What is expected: Copy the records below verbatim, from the first line through the line containing "É bem comum", inclusive, and output nothing else.

Material to process:
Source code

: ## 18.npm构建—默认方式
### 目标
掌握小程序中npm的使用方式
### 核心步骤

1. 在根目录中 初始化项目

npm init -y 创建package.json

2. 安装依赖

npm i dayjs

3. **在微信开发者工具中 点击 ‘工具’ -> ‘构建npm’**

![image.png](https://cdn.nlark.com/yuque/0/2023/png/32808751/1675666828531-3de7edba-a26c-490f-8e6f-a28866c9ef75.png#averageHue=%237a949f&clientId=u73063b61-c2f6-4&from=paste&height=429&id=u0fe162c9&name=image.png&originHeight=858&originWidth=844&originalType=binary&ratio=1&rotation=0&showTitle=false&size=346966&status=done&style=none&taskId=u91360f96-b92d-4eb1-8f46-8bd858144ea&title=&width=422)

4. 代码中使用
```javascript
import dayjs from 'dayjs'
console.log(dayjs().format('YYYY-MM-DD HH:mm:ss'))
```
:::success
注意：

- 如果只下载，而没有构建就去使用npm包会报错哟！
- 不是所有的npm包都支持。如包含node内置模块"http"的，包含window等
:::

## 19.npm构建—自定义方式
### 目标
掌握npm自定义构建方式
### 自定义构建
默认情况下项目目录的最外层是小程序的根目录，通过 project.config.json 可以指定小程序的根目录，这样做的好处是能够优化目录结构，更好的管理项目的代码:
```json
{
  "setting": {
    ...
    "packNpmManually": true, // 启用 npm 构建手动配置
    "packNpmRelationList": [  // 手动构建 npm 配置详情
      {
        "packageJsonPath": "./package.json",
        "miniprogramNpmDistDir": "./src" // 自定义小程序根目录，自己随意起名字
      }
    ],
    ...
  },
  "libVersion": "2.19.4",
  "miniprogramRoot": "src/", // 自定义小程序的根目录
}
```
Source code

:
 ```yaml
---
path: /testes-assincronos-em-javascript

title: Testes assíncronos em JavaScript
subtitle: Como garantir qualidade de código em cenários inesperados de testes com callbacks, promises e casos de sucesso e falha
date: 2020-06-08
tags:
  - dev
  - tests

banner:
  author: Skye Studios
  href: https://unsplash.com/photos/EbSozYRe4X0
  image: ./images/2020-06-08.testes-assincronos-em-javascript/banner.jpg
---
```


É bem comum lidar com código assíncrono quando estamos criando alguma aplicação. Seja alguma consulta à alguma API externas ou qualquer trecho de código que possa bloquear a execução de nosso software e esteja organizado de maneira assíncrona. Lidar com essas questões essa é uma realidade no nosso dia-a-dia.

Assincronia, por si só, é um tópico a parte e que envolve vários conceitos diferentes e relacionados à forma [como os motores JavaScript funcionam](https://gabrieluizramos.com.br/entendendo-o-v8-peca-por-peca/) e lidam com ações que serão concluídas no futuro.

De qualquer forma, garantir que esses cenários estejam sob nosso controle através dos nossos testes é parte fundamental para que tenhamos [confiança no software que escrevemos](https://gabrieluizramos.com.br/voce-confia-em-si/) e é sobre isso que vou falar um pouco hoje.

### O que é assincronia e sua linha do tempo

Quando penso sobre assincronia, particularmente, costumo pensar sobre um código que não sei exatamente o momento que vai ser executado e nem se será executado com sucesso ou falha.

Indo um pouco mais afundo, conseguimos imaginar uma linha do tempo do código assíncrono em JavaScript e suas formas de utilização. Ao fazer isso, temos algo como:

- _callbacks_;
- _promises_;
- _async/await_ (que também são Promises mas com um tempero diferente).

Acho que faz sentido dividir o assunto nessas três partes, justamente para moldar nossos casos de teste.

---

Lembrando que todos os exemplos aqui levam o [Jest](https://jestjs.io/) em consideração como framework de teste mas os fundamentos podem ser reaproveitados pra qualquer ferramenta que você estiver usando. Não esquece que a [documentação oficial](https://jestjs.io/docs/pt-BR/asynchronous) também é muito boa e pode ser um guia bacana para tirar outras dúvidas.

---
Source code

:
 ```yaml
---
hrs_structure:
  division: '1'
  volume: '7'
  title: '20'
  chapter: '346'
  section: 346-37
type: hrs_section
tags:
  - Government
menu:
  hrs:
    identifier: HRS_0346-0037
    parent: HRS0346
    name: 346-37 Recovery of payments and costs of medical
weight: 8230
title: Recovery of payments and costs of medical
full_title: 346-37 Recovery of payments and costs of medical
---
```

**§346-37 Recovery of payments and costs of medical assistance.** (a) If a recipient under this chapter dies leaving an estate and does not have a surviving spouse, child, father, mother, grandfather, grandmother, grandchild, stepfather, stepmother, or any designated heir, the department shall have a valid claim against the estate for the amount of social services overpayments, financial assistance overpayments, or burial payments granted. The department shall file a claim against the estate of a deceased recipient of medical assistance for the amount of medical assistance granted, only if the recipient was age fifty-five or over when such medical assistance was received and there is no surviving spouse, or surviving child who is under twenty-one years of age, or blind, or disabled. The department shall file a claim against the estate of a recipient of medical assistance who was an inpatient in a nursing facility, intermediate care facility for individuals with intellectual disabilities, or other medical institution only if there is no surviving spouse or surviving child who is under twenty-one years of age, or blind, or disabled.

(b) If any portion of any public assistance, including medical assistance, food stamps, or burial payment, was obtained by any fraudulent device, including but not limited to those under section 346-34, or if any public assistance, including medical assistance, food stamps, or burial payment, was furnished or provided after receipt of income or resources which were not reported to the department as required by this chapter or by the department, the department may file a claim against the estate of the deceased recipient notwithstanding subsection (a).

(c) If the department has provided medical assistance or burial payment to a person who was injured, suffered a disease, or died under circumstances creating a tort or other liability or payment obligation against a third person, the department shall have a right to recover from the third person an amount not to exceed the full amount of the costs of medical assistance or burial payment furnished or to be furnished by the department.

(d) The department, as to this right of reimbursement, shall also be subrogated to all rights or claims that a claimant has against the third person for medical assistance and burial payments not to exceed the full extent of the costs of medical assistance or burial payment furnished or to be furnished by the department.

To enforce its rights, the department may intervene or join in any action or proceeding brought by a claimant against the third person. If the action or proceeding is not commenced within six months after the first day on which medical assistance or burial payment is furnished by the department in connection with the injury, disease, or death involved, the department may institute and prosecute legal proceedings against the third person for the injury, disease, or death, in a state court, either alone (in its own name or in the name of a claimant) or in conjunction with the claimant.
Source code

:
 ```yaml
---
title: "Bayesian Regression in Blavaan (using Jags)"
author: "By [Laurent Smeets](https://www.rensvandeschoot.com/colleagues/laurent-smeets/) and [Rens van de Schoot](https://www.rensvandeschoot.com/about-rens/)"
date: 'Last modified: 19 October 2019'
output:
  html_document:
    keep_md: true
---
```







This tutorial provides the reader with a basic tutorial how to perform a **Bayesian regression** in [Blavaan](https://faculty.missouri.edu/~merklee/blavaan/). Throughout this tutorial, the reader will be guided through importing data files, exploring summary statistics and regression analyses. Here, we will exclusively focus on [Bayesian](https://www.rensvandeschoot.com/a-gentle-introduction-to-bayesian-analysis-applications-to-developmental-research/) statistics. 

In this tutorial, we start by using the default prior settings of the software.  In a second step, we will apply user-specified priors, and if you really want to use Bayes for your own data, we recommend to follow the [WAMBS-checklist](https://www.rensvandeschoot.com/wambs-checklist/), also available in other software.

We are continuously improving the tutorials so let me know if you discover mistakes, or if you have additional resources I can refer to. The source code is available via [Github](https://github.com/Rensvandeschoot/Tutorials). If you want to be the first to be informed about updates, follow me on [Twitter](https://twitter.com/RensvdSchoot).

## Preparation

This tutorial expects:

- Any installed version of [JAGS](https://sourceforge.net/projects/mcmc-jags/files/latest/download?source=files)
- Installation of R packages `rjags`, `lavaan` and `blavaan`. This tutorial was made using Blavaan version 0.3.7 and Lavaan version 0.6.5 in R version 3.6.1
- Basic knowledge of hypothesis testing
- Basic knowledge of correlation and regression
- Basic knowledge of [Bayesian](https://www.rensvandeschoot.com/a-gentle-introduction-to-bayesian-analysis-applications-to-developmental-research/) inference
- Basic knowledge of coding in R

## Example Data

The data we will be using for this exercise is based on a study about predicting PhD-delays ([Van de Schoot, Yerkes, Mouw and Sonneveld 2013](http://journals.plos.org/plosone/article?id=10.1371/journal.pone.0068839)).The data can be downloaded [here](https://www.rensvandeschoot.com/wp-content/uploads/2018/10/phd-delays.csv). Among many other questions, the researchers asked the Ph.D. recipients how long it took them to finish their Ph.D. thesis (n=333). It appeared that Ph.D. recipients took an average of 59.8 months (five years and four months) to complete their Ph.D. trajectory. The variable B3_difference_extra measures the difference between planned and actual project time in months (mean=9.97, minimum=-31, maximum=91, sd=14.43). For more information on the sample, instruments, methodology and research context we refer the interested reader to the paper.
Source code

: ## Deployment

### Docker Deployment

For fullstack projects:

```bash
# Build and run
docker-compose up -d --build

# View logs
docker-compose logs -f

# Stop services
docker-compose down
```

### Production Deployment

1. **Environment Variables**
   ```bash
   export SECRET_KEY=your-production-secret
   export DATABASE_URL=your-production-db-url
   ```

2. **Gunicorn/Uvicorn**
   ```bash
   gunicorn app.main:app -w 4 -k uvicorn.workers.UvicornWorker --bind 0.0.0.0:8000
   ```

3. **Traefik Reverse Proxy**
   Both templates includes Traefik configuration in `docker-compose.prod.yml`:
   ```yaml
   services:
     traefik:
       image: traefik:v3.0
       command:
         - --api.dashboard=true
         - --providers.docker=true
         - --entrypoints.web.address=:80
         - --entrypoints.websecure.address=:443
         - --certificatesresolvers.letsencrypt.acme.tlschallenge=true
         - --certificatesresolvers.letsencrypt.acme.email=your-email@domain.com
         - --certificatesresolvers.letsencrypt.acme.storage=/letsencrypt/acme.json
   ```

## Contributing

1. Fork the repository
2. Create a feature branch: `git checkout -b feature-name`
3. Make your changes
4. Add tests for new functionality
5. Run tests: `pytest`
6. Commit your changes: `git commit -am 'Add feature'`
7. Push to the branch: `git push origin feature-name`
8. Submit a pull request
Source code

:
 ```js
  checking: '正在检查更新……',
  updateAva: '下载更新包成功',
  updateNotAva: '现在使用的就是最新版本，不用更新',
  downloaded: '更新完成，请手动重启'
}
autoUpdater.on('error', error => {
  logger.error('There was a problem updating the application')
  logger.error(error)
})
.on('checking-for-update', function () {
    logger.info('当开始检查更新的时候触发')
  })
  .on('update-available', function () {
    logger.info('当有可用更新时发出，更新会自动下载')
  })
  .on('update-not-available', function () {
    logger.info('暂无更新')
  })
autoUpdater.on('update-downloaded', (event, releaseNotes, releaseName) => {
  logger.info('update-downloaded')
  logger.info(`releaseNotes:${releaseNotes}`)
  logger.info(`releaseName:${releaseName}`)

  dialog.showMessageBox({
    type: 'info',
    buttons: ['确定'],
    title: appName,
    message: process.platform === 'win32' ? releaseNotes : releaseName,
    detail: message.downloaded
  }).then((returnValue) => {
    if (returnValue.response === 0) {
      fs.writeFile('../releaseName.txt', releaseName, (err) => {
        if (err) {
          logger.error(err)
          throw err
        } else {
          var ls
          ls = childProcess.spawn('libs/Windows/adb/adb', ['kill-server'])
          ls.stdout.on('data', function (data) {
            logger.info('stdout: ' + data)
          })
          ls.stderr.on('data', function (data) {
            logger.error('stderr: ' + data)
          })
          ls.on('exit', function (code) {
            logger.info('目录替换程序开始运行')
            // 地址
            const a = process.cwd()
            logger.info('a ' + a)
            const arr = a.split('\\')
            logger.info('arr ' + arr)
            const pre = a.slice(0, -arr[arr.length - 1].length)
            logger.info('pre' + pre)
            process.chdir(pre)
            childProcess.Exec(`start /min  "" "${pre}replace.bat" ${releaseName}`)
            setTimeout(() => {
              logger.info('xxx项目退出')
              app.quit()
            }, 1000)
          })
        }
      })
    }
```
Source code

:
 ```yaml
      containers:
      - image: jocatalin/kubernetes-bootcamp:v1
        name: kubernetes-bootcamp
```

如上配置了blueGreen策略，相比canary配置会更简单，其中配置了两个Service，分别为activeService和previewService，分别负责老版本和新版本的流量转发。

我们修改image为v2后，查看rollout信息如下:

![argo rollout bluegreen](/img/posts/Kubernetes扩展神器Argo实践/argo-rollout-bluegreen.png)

Response for this exercise:
Source code

: ## 18.npm构建—默认方式
### 目标
掌握小程序中npm的使用方式
### 核心步骤

1. 在根目录中 初始化项目

npm init -y 创建package.json

2. 安装依赖

npm i dayjs

3. **在微信开发者工具中 点击 ‘工具’ -> ‘构建npm’**

![image.png](https://cdn.nlark.com/yuque/0/2023/png/32808751/1675666828531-3de7edba-a26c-490f-8e6f-a28866c9ef75.png#averageHue=%237a949f&clientId=u73063b61-c2f6-4&from=paste&height=429&id=u0fe162c9&name=image.png&originHeight=858&originWidth=844&originalType=binary&ratio=1&rotation=0&showTitle=false&size=346966&status=done&style=none&taskId=u91360f96-b92d-4eb1-8f46-8bd858144ea&title=&width=422)

4. 代码中使用
```javascript
import dayjs from 'dayjs'
console.log(dayjs().format('YYYY-MM-DD HH:mm:ss'))
```
:::success
注意：

- 如果只下载，而没有构建就去使用npm包会报错哟！
- 不是所有的npm包都支持。如包含node内置模块"http"的，包含window等
:::

## 19.npm构建—自定义方式
### 目标
掌握npm自定义构建方式
### 自定义构建
默认情况下项目目录的最外层是小程序的根目录，通过 project.config.json 可以指定小程序的根目录，这样做的好处是能够优化目录结构，更好的管理项目的代码:
```json
{
  "setting": {
    ...
    "packNpmManually": true, // 启用 npm 构建手动配置
    "packNpmRelationList": [  // 手动构建 npm 配置详情
      {
        "packageJsonPath": "./package.json",
        "miniprogramNpmDistDir": "./src" // 自定义小程序根目录，自己随意起名字
      }
    ],
    ...
  },
  "libVersion": "2.19.4",
  "miniprogramRoot": "src/", // 自定义小程序的根目录
}
```
Source code

:
 ```yaml
---
path: /testes-assincronos-em-javascript

title: Testes assíncronos em JavaScript
subtitle: Como garantir qualidade de código em cenários inesperados de testes com callbacks, promises e casos de sucesso e falha
date: 2020-06-08
tags:
  - dev
  - tests

banner:
  author: Skye Studios
  href: https://unsplash.com/photos/EbSozYRe4X0
  image: ./images/2020-06-08.testes-assincronos-em-javascript/banner.jpg
---
```


É bem comum lidar com código assíncrono quando estamos criando alguma aplicação. Seja alguma consulta à alguma API externas ou qualquer trecho de código que possa bloquear a execução de nosso software e esteja organizado de maneira assíncrona. Lidar com essas questões essa é uma realidade no nosso dia-a-dia.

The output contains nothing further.